Может, она меня бесплатно держала… Я ничего не соображала, я совершенно была непрактичным человеком…
Вот за два года я купила в колхозе три килограмма мяса. Бригадир пришел и спрашивает: «Учительша дома? Кобыла сломала ногу, молодая. Её закололи. Вот, хошь мяса? Тридцать пять рублей килограмм».
Принёс мне. Николаевна говорит: «Вари в своей чугунке». Благо, своя чугунка была. Николаевна сама не ела: конина - она же Богом в пищу не благословлённая. Вот она сварила, и я поела суп с мясом.
Ой, а в колхозе как было тяжело! Учебный год начинался не с 1 сентября, а с 1 октября. Мы, учителя, на ферме солому, сено сбрасывали.
А в поле, на огородах с учениками колоски собирали, пололи, свёклу рвали.
Одно лето лён рвали. Никогда раньше не видела, как лён растёт. Это был посев ещё мирного времени.
В войну лён не сеяли, а нажимали на хлеб, на картошку. Сдавай, сдавай, сдавай! До последнего сдавай!
А похоронки шли, а парней везли… Помню, один раз большой набор был в 1942-ом, и забрали самых сильных парней 1923-его, 1924-ого, 1925-ого года рождения. Человек восемь из села. Как сейчас вижу: парни эти посреди улицы одной шеренгой идут.
А один был - Ваня Сливкин - в розовой рубахе и в валенках, в середине этой самой шеренги шёл.
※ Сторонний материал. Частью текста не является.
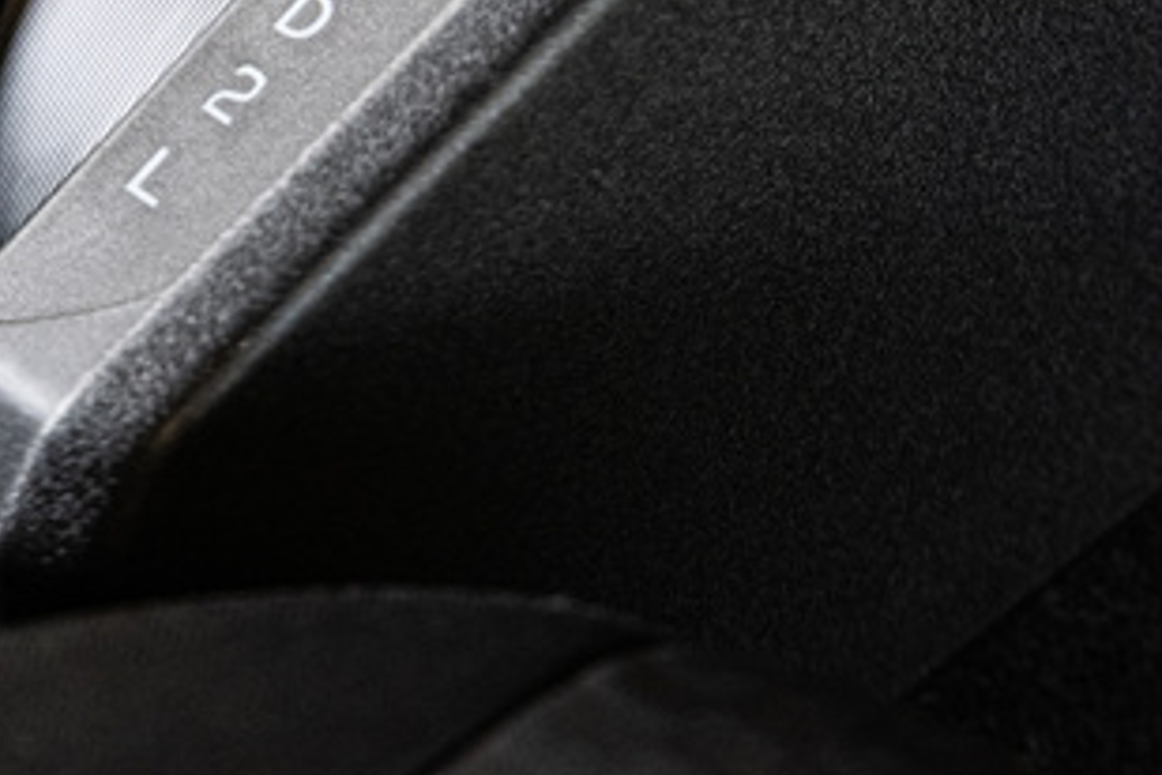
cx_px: 419
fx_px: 8004
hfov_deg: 8.3
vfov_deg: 5.5
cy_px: -384
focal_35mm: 248
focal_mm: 75
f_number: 2.8
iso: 1600
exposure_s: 1/125
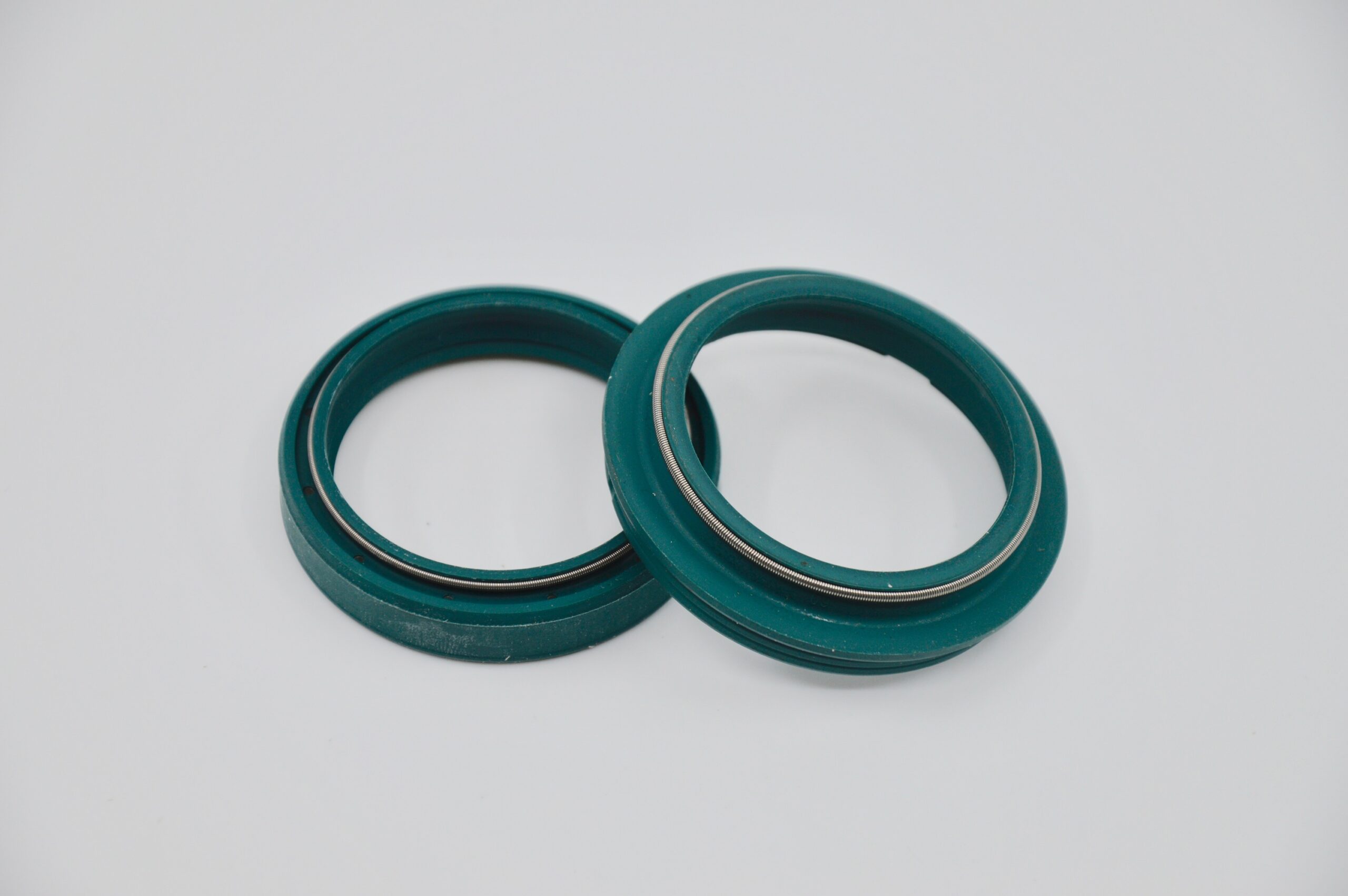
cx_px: 674
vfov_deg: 8.7
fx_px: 5892
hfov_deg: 13.1
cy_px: 448
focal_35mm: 158
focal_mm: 105
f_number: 6.3
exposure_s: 1/160
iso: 100
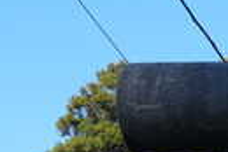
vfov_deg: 4.9
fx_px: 1648
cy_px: 519
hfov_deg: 7.1
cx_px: 689
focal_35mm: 260
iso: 100
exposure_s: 1/160
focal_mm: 22
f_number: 8
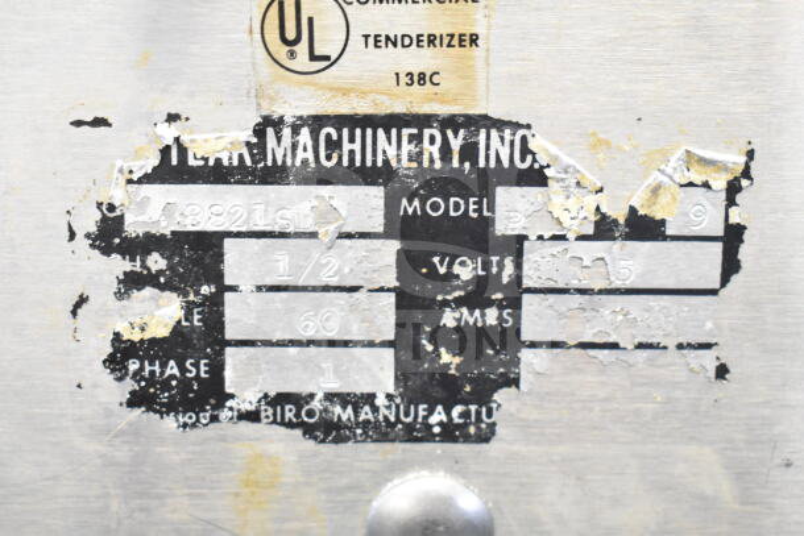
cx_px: 402
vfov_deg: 23.8
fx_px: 1273
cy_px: 268
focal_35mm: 57
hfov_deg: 35.0
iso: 5600
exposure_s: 1/60
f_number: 4.8
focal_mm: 38
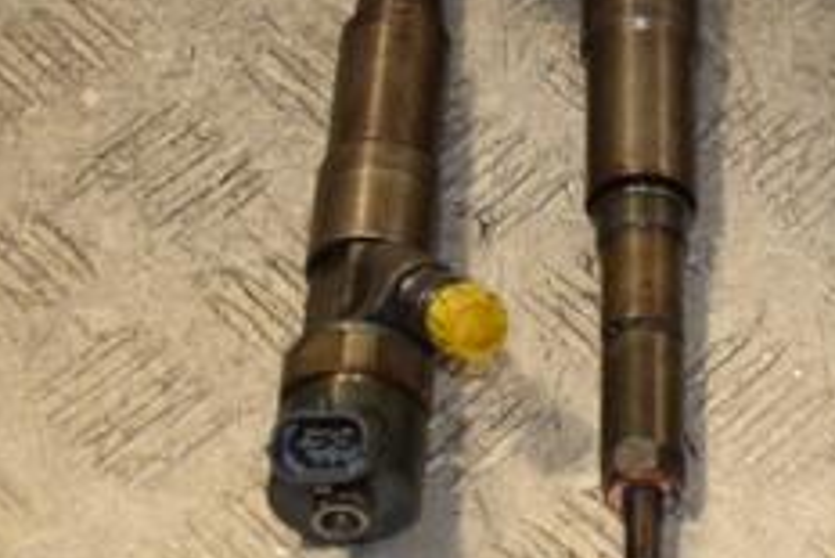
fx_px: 3597
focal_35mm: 155
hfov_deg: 12.9
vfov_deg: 8.8
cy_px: 54
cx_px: 983
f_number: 5.6
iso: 800
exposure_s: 1/200
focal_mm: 40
(Я почему знаю его: у меня училась девочка, его сестрёнка, Сливкина Таня, и я к ним домой ходила, проверяла, в каких условиях ученики живут).
Как сейчас вижу: июль, жарища, а он - в валенках. А за ними - девчата и гармонисты. И всю дорогу, до поскотины, музыка играла, девчата пели.
А лошади с подводами сзади шли. Из деревни вышли, все назад вернулись, а их дальше повезли, в Коченёво.
И не пришёл никто. Вот из того набора, где Ваня был, не пришёл никто.
- А их с гармошкой на фронт провожали?
- Почему? С гулянки - «точок» назывался. Собиралась молодёжь там, потом пошли домой с гармонью, вот меня до ворот и проводили.
- А ты говорила: восемь человек построили в одну шеренгу. Они же на фронт шли!
- Не знаю, я уже забыла. Знаю, что большой призыв был, а для деревни восемь человек много.
О-ох! Трудно мне было, но всё же не на фронте. Сколько людей забирали, мало кто вернулся.
Мне жалко их было всех.
Из «Новосибирской Книги Памяти»:
Трудаев Александр Ильич, рядовой. Род. в 1919 в д. Катково Коченевского р-на Новосибирской обл. Призван Коченевским РВК 16 ноября 1941. 226 отп. Пропал без вести 18 апреля 1945.
Есть в «Книге» и запись на Сливкина Ивана. Только год его рождения не соответствует маминым воспоминаниям:
Сливкин Иван Прокофьевич. Род. в 1908 в с. Каткове Коченевского р-на Новосибирской обл. Призван Коченевским РВК 28 июля 1942. 199 азсп 31 А. Пропал без вести в октябре 1944.